Wherever the word "seeing" appears in the entries, copy the whole line.
+++ Records +++
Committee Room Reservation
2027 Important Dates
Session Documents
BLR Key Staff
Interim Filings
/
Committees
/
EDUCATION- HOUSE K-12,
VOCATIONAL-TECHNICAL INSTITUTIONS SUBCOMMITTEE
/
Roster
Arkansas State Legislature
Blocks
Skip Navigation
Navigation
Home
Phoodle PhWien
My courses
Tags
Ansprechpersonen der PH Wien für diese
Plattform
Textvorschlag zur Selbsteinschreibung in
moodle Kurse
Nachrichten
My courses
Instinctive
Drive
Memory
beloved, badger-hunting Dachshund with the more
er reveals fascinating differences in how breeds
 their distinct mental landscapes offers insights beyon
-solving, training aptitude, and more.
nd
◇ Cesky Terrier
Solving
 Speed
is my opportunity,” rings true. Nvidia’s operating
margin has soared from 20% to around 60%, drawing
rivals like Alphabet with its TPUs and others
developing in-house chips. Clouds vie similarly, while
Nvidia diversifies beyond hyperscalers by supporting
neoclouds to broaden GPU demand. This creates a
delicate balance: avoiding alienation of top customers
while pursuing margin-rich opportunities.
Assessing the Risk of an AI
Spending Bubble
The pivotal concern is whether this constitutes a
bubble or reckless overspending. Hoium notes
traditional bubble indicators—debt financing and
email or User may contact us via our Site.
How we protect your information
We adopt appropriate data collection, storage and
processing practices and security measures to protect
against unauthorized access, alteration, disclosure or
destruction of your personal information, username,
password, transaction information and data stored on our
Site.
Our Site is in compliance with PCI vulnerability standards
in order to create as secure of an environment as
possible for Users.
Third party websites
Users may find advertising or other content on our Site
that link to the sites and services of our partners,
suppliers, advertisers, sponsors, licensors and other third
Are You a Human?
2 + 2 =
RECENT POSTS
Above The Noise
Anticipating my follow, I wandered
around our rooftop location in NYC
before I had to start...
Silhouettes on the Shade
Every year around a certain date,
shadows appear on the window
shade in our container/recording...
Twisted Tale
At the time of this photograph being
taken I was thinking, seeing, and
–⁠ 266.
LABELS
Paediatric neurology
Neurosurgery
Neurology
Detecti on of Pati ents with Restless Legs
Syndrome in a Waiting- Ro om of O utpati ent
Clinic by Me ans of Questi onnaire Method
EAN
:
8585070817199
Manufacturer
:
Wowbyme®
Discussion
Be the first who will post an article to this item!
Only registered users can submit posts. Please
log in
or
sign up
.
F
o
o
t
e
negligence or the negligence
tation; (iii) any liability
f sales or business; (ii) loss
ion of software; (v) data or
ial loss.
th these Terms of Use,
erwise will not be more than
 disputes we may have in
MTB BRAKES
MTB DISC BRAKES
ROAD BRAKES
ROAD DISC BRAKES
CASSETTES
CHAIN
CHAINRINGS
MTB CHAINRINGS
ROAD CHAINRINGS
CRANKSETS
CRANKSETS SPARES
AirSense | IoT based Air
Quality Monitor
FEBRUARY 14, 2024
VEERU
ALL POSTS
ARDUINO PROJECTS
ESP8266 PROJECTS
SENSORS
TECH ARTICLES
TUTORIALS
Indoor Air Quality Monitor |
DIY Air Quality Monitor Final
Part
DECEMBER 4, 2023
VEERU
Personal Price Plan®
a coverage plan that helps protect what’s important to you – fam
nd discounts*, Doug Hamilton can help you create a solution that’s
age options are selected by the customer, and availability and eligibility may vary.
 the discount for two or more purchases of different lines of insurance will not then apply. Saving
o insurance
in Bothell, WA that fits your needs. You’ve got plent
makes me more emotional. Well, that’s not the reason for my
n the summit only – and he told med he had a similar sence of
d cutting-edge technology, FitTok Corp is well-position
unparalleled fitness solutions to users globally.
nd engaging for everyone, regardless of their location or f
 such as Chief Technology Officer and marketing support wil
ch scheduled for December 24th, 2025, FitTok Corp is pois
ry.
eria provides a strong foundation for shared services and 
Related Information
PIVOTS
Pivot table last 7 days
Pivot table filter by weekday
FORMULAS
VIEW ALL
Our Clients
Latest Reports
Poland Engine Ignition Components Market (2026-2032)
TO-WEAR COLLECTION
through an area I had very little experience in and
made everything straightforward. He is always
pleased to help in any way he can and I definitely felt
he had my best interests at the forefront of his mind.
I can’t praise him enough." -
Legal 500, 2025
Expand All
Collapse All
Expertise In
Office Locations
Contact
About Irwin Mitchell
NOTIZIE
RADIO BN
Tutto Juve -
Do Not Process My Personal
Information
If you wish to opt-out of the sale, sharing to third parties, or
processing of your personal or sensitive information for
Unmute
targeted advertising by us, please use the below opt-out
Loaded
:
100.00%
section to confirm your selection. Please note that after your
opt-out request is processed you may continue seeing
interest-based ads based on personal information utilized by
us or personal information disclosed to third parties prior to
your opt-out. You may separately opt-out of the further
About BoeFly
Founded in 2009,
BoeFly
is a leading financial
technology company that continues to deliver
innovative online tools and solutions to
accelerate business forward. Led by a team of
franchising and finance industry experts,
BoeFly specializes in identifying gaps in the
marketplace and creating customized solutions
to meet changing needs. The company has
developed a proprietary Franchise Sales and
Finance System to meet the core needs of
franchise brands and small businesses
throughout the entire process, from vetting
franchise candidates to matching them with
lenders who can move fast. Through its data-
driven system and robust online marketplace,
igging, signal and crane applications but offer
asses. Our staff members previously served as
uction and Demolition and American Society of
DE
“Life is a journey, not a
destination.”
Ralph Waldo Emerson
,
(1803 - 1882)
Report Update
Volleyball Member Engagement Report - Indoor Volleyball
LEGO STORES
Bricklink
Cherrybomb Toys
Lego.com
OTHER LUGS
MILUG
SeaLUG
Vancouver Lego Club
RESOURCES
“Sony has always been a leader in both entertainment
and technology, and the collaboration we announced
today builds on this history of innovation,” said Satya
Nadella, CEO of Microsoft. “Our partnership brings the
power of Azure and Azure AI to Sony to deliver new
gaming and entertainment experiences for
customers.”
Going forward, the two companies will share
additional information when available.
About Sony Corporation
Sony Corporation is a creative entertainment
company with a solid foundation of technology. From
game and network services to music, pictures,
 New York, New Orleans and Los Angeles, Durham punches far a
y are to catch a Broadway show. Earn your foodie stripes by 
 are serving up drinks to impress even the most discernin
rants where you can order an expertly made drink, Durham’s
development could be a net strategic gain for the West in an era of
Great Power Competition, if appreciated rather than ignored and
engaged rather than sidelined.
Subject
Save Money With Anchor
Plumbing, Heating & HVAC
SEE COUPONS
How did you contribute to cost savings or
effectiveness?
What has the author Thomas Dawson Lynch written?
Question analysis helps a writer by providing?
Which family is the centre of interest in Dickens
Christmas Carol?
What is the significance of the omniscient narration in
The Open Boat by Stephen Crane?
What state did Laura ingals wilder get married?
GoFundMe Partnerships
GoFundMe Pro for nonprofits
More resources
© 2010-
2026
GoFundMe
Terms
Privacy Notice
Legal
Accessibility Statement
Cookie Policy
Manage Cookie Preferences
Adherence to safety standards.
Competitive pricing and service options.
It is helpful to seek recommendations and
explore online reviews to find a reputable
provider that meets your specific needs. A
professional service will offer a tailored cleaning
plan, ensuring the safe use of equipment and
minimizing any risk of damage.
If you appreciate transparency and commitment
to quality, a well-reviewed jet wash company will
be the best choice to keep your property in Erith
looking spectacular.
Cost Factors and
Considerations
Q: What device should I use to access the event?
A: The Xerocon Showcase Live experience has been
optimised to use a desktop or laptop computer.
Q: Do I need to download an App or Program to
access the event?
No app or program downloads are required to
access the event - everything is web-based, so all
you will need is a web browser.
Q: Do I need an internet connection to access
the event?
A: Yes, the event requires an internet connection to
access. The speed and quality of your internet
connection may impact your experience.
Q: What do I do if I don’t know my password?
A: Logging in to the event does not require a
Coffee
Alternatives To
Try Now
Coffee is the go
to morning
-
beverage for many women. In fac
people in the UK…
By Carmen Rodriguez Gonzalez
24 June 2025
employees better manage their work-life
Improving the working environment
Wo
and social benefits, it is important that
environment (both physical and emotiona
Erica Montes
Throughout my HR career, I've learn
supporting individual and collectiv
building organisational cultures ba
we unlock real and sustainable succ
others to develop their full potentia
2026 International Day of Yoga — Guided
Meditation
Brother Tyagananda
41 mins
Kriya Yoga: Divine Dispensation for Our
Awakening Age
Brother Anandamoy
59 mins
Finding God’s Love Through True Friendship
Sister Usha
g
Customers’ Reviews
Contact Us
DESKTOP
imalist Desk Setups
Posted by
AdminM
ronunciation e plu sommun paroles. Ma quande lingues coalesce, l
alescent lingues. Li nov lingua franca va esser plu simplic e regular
+++
Worked solution
taken I was thinking, seeing, and
opt-out request is processed you may continue seeing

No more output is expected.